[[ SOURCE INFORMATION open ]]
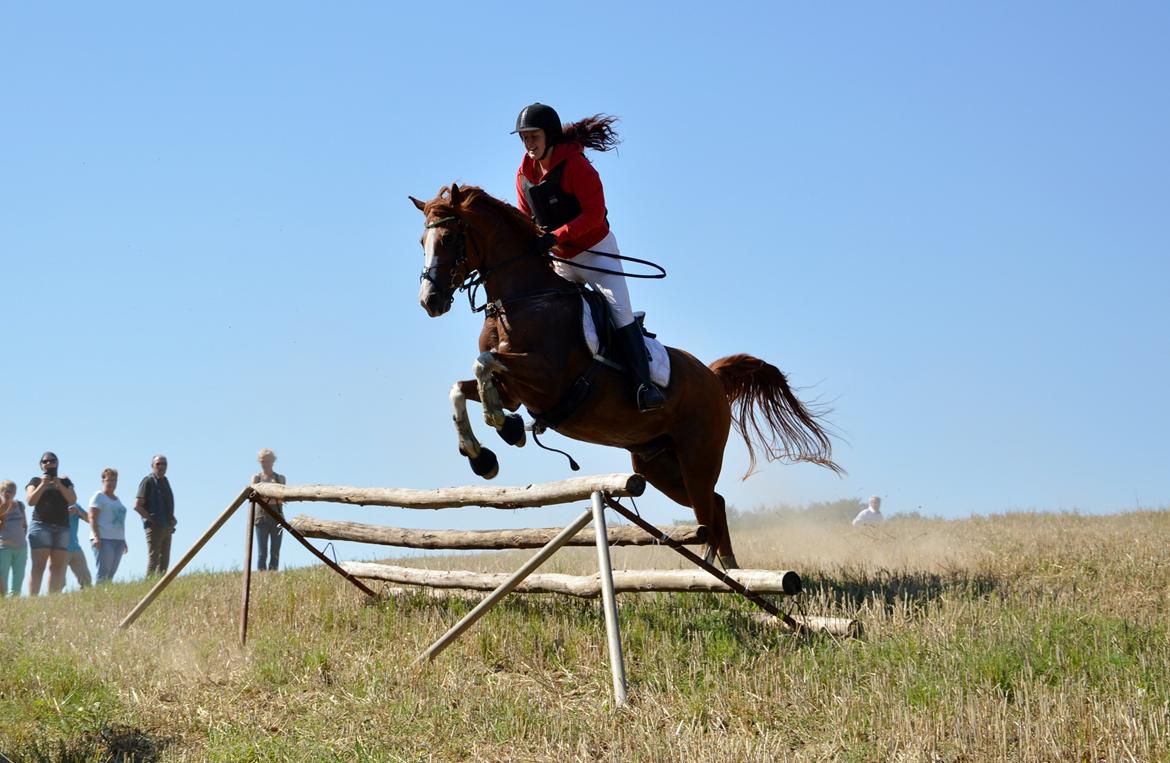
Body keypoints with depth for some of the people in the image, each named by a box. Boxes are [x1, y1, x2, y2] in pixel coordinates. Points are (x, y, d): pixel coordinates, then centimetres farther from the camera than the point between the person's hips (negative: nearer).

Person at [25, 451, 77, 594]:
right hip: (41, 525, -3)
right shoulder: (35, 481, 13)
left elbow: (72, 499, 4)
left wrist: (59, 486, -8)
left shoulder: (65, 481, 19)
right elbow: (30, 501, -1)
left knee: (57, 566, -6)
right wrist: (42, 485, -9)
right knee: (39, 565, -12)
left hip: (62, 527, 3)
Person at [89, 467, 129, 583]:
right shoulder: (99, 496, 0)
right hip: (104, 539, -8)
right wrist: (96, 536, -21)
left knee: (111, 574, 3)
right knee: (103, 573, -15)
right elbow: (92, 518, -10)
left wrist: (123, 541, 22)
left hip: (118, 539, 8)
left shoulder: (116, 499, 23)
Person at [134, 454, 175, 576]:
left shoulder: (165, 481, 16)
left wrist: (172, 520, 12)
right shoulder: (148, 481, -8)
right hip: (154, 527, -8)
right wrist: (151, 520, -14)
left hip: (167, 528, 8)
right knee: (153, 558, -9)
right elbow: (137, 506, -14)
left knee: (164, 560, 8)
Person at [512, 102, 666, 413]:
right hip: (560, 259, 7)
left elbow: (593, 213, -27)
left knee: (619, 308, -19)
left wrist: (556, 236, -34)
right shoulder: (524, 174, -2)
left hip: (596, 250, -7)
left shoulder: (575, 165, -22)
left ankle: (644, 384, -22)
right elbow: (525, 220, 9)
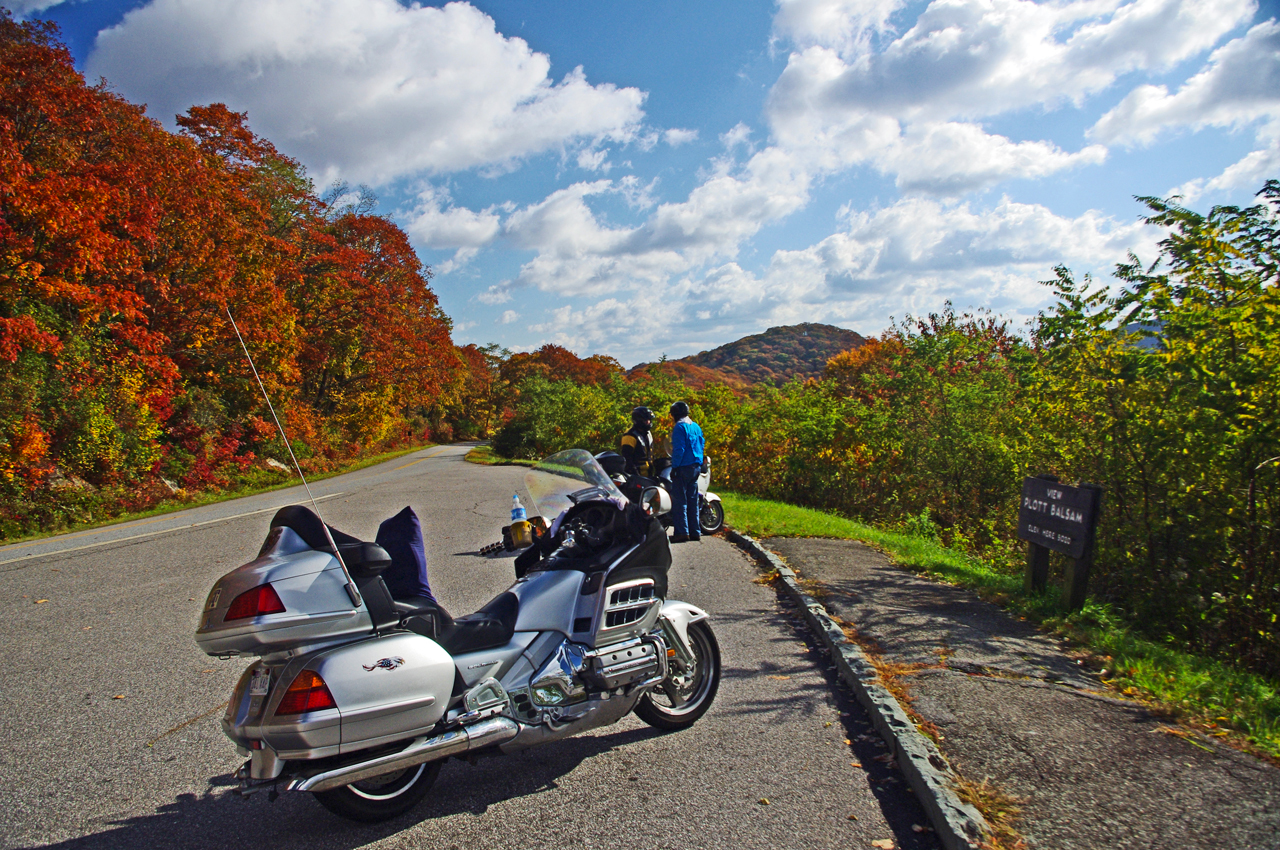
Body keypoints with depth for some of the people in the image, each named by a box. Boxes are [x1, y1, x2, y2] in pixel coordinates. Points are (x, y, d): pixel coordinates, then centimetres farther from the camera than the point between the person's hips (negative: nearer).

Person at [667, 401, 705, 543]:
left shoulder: (680, 427, -11)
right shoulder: (696, 426, 14)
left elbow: (679, 449, -17)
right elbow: (702, 445, 17)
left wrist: (674, 467, -15)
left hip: (684, 467, -8)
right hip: (696, 467, 8)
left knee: (679, 500, -5)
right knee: (692, 500, 12)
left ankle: (681, 532, -8)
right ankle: (695, 531, 14)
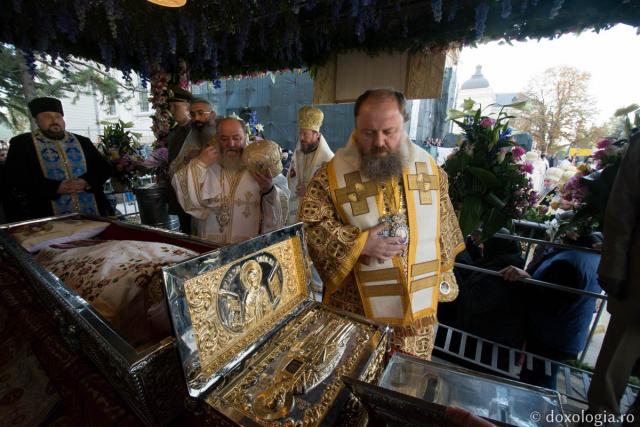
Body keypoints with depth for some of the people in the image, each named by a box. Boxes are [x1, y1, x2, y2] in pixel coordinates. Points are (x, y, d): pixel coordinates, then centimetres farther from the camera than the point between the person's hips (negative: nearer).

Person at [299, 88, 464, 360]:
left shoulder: (430, 169, -1)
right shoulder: (331, 175, -14)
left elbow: (444, 232, 7)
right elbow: (310, 226, -16)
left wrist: (444, 276, 10)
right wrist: (359, 244, -24)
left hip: (419, 306, 4)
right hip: (356, 309, -3)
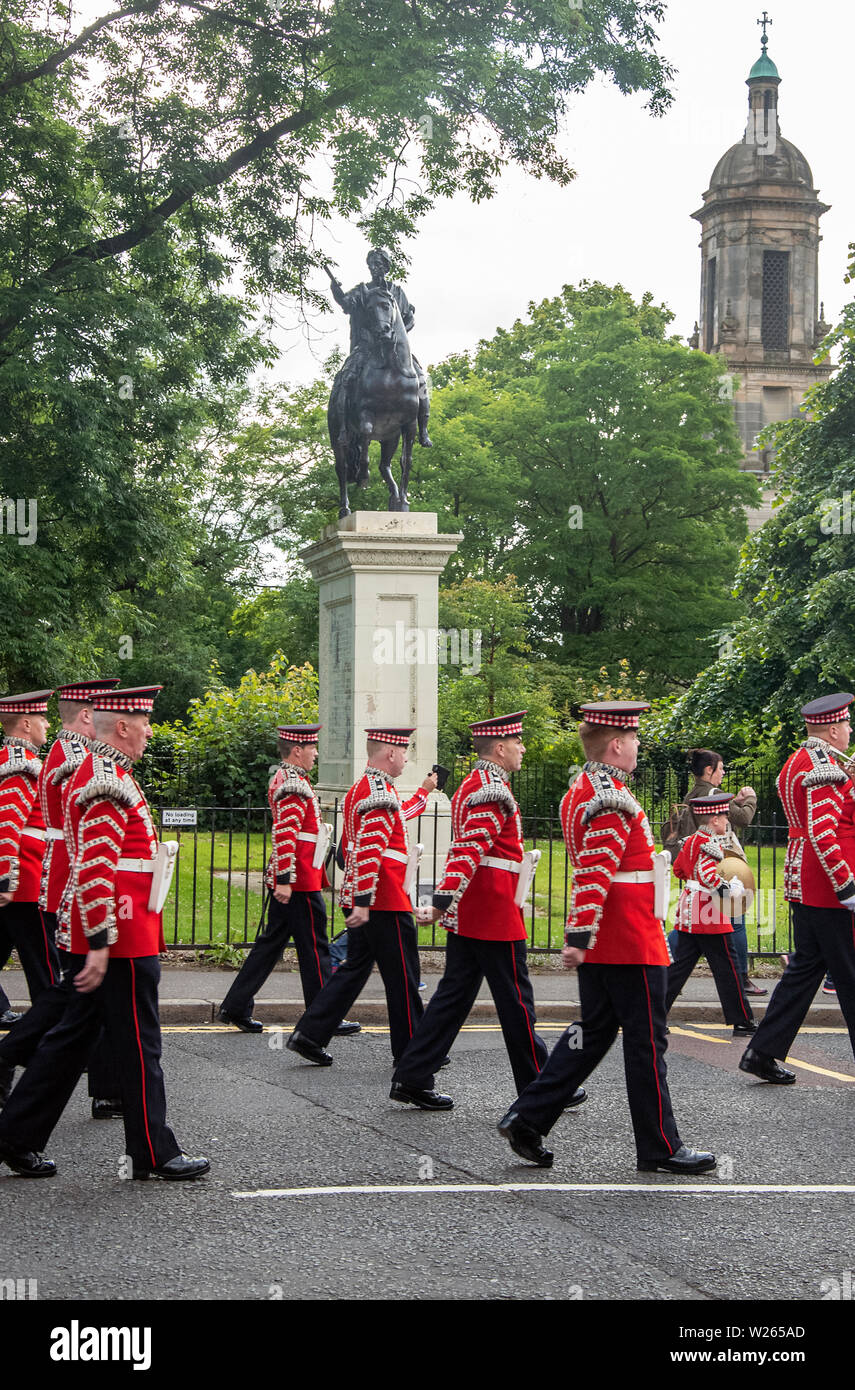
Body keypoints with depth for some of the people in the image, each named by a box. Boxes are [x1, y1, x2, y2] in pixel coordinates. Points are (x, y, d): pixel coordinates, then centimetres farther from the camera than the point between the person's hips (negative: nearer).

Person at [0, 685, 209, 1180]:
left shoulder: (99, 772, 16)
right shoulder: (110, 783, -18)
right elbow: (94, 870, -25)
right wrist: (100, 944, -27)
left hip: (100, 933, 11)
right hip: (121, 937, -11)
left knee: (73, 1037, 14)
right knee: (139, 1045, -1)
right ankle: (155, 1153, 8)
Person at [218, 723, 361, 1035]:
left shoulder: (283, 778, 16)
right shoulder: (294, 785, -16)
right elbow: (285, 834, -24)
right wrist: (285, 880, -27)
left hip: (288, 880, 10)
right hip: (300, 881, -10)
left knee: (271, 942, 13)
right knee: (314, 948, -2)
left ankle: (236, 1007, 14)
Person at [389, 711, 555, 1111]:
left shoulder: (471, 785, 15)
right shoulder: (493, 792, -16)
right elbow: (469, 850, -26)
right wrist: (442, 904, -33)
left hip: (468, 914, 10)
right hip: (496, 916, -10)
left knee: (454, 996, 10)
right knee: (515, 1002, 0)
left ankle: (411, 1079, 8)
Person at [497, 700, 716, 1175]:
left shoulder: (580, 791, 13)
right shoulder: (613, 799, -18)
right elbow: (594, 873, -25)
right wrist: (579, 936, -27)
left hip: (600, 943, 10)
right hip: (632, 943, -10)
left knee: (593, 1033, 15)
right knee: (646, 1042, 0)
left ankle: (527, 1119, 12)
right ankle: (660, 1147, 8)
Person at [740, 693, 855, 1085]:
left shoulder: (796, 763, 15)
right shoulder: (824, 767, -17)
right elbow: (823, 835, -24)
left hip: (804, 885, 10)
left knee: (806, 966, 13)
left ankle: (763, 1053, 11)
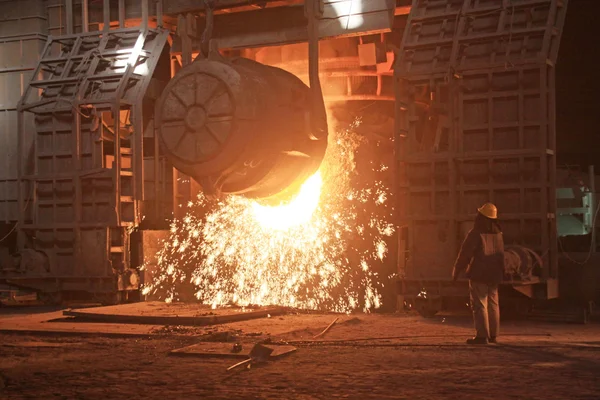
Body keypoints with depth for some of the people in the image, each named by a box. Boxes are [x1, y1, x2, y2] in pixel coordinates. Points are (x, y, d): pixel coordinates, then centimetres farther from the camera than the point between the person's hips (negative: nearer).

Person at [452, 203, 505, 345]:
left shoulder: (476, 234, -15)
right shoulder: (498, 234, 7)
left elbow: (464, 254, -13)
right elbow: (501, 255, 15)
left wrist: (456, 271, -3)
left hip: (479, 274, -7)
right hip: (494, 275, 7)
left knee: (479, 305, -5)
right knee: (493, 304, 14)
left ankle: (482, 335, -10)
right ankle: (493, 334, 18)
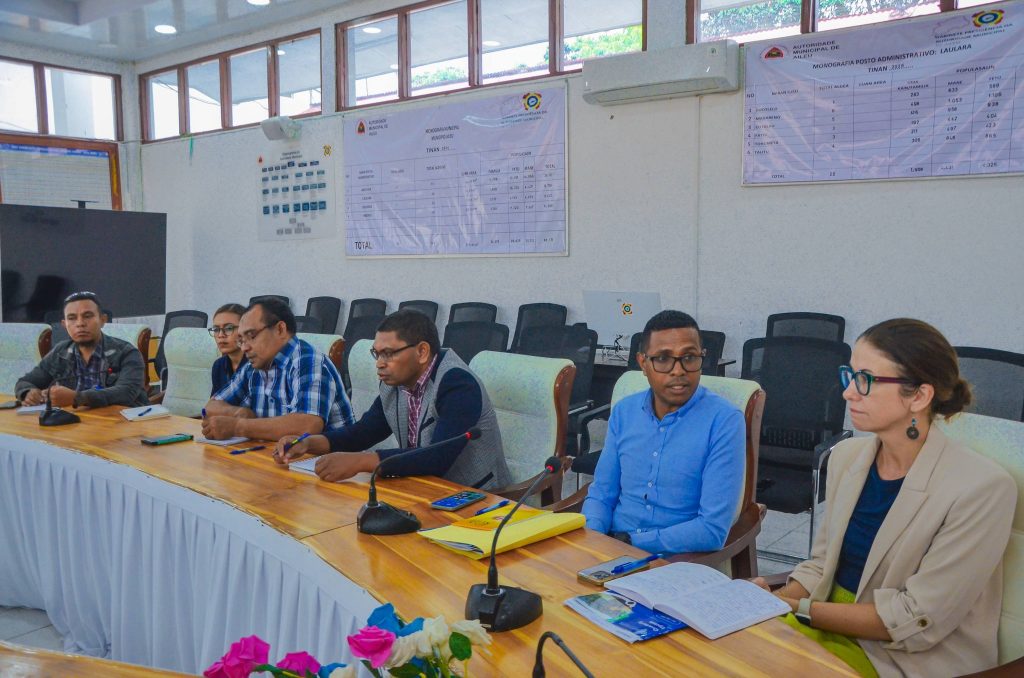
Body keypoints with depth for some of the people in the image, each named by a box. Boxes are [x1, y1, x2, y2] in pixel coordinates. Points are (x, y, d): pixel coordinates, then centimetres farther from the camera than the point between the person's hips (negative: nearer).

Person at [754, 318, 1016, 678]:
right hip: (832, 629, 5)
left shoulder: (981, 487, -18)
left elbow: (918, 619, -18)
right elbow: (822, 564, 8)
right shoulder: (847, 455, 1)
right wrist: (775, 600, -11)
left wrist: (799, 609, -17)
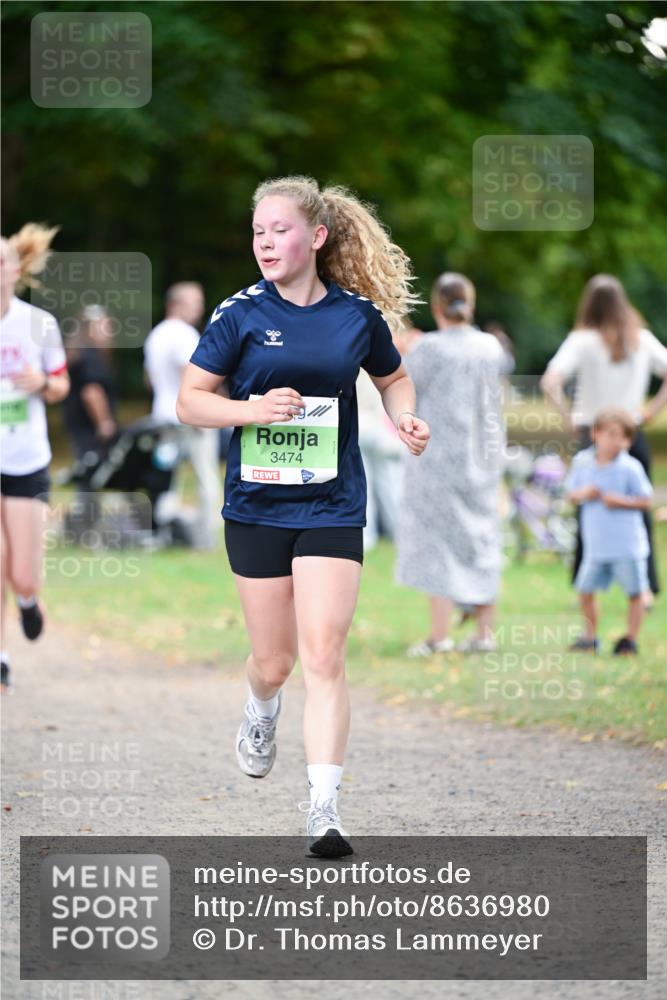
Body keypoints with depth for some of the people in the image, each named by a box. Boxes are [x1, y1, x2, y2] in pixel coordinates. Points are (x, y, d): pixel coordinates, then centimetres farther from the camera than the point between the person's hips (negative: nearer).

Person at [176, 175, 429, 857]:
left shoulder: (358, 313, 0)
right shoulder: (241, 314, -4)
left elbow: (392, 378, 19)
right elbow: (189, 400, -2)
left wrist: (405, 419, -1)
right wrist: (252, 409, -19)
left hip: (331, 506, 0)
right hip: (256, 505, 0)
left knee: (322, 654, -12)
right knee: (273, 661, 9)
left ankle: (324, 811, -12)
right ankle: (262, 712, 47)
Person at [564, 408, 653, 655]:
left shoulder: (630, 468, -10)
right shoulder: (582, 463, 1)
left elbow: (645, 500, -6)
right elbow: (571, 492, 10)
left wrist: (620, 501, -20)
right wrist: (582, 494, -11)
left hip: (627, 545, -4)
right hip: (596, 545, 4)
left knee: (634, 593, 2)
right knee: (585, 589, 7)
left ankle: (631, 639, 13)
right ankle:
[[ SOURCE INFORMATION closed ]]
TASK STATEMENT:
Transcribe every line of the records above word for word, leaving out the pictures.

WRITTEN ANSWER:
Body keypoints with depth for some of the people in the image, each named by a box. Boxes are [x1, y1, x2, y2] in pixel coordinates. Points are (x, y, d): pixel coordinates, then centimetres farther from the camera than the point between the person's hips (negative: nearer).

Person at [25, 451, 77, 594]:
right hip: (41, 525, -3)
right shoulder: (35, 481, 13)
left elbow: (72, 499, 4)
left wrist: (59, 486, -8)
left shoulder: (65, 481, 19)
right elbow: (30, 501, -1)
left knee: (57, 566, -6)
right wrist: (42, 485, -9)
right knee: (39, 565, -12)
left hip: (62, 527, 3)
Person at [89, 467, 129, 583]:
right shoulder: (99, 496, 0)
right hip: (104, 539, -8)
right wrist: (96, 536, -21)
left knee: (111, 574, 3)
right knee: (103, 573, -15)
right elbow: (92, 518, -10)
left wrist: (123, 541, 22)
left hip: (118, 539, 8)
left shoulder: (116, 499, 23)
Person at [134, 454, 175, 576]:
left shoulder: (165, 481, 16)
left wrist: (172, 520, 12)
right shoulder: (148, 481, -8)
right hip: (154, 527, -8)
right wrist: (151, 520, -14)
left hip: (167, 528, 8)
right knee: (153, 558, -9)
right elbow: (137, 506, -14)
left knee: (164, 560, 8)
Person at [512, 102, 666, 413]:
right hip: (560, 259, 7)
left elbow: (593, 213, -27)
left knee: (619, 308, -19)
left wrist: (556, 236, -34)
right shoulder: (524, 174, -2)
left hip: (596, 250, -7)
left shoulder: (575, 165, -22)
left ankle: (644, 384, -22)
right elbow: (525, 220, 9)
Body keypoints with depth for some of the people in the image, each named by a box. Boxes are [x1, y1, x2, y2] in pixel coordinates. Points are (x, y, d): pixel coordinates, then centimetres farther from the camera than the point between the person's hips (negative: nearer).

Person at [667, 401, 705, 543]:
left shoulder: (680, 427, -11)
right shoulder: (696, 426, 14)
left elbow: (679, 449, -17)
right elbow: (702, 445, 17)
left wrist: (674, 467, -15)
left hip: (684, 467, -8)
right hip: (696, 467, 8)
left knee: (679, 500, -5)
right knee: (692, 500, 12)
left ankle: (681, 532, -8)
right ankle: (695, 531, 14)
Body keypoints with depth for some of the people in the image, each named by a box. Boxes are [x1, y1, x2, y2] in pixel coordinates. Points are (x, y, d): pixel coordinates, then centimetres farther from the camera than the point between the person's hips (negative: nearer).

Person at [299, 88, 464, 360]:
left shoulder: (430, 169, -1)
right shoulder: (331, 175, -14)
left elbow: (444, 232, 7)
right elbow: (310, 226, -16)
left wrist: (444, 276, 10)
right wrist: (359, 244, -24)
left hip: (419, 306, 4)
right hip: (356, 309, -3)
Body keypoints with depth for some of the people in the image, each named by a box. Boxes are [x1, y1, x2, y2] in pixel coordinates. Points are (x, y, d): pixel coordinates, then centimetres farther from the camera than the point between the person's hips (negative: nearer).

Person at [0, 685, 209, 1180]:
left shoulder: (99, 772, 16)
right shoulder: (110, 783, -18)
right elbow: (94, 870, -25)
right wrist: (100, 944, -27)
left hip: (100, 933, 11)
right hip: (121, 937, -11)
left knee: (73, 1037, 14)
right knee: (139, 1045, -1)
right ankle: (155, 1153, 8)
Person at [218, 723, 361, 1035]:
left shoulder: (283, 778, 16)
right shoulder: (294, 785, -16)
right elbow: (285, 834, -24)
right wrist: (285, 880, -27)
left hip: (288, 880, 10)
right hip: (300, 881, -10)
left knee: (271, 942, 13)
right knee: (314, 948, -2)
left ankle: (236, 1007, 14)
Person at [389, 711, 555, 1111]:
left shoulder: (471, 785, 15)
right shoulder: (493, 792, -16)
right elbow: (469, 850, -26)
right wrist: (442, 904, -33)
left hip: (468, 914, 10)
right hip: (496, 916, -10)
left knee: (454, 996, 10)
right knee: (515, 1002, 0)
left ankle: (411, 1079, 8)
Person at [497, 700, 716, 1175]:
left shoulder: (580, 791, 13)
right shoulder: (613, 799, -18)
right elbow: (594, 873, -25)
right wrist: (579, 936, -27)
left hip: (600, 943, 10)
right hip: (632, 943, -10)
left knee: (593, 1033, 15)
right knee: (646, 1042, 0)
left ankle: (527, 1119, 12)
right ankle: (660, 1147, 8)
Person at [740, 693, 855, 1085]:
left shoulder: (796, 763, 15)
right shoulder: (824, 767, -17)
right elbow: (823, 835, -24)
left hip: (804, 885, 10)
left knee: (806, 966, 13)
left ankle: (763, 1053, 11)
Body keypoints with depth for some of the people in the image, each named by a box. Boxes are [x1, y1, x2, y2] in pixel coordinates. Points are (x, y, d): pixel coordinates, then centimetres farther from the camera than the point between the person's hips (negative: nearer).

Person at [452, 203, 505, 345]:
left shoulder: (476, 234, -15)
right shoulder: (498, 234, 7)
left elbow: (464, 254, -13)
right elbow: (501, 255, 15)
left wrist: (456, 271, -3)
left hip: (479, 274, -7)
right hip: (494, 275, 7)
left knee: (479, 305, -5)
right knee: (493, 304, 14)
left ankle: (482, 335, -10)
right ankle: (493, 334, 18)
Body keypoints with depth for some of the people in the image, each named by a box. Boxes are [x1, y1, x2, y2] in pixel coordinates. Points are (x, y, d): pixel coordinates, then centimetres farther from the camera than the point between the person's hips (negative: nearer).

Person at [754, 318, 1016, 678]:
right hip: (832, 629, 5)
left shoulder: (981, 487, -18)
left elbow: (918, 619, -18)
right elbow: (822, 564, 8)
right shoulder: (847, 455, 1)
right wrist: (775, 600, -11)
left wrist: (799, 609, -17)
Body keypoints with depth for some of the people in the image, each named by a box. Boxes are [x1, y1, x2, y2] in pixel coordinates. Points are (x, y, d): pixel coordinates, then centimetres farther from the camera than the point between the person's hips (negative: nearer).

Person at [176, 175, 429, 857]:
left shoulder: (358, 313, 0)
right shoulder: (241, 314, -4)
left elbow: (392, 378, 19)
right elbow: (189, 400, -2)
left wrist: (405, 419, -1)
right wrist: (252, 409, -19)
left hip: (331, 506, 0)
right hip: (256, 505, 0)
left knee: (322, 654, -12)
right knee: (273, 661, 9)
left ankle: (324, 811, -12)
right ankle: (262, 712, 47)
Person at [564, 408, 653, 655]:
left shoulder: (630, 468, -10)
right shoulder: (582, 463, 1)
left elbow: (645, 500, -6)
right elbow: (571, 492, 10)
left wrist: (620, 501, -20)
right wrist: (582, 494, -11)
left hip: (627, 545, -4)
right hip: (596, 545, 4)
left knee: (634, 593, 2)
right knee: (585, 589, 7)
left ankle: (631, 639, 13)
right ankle:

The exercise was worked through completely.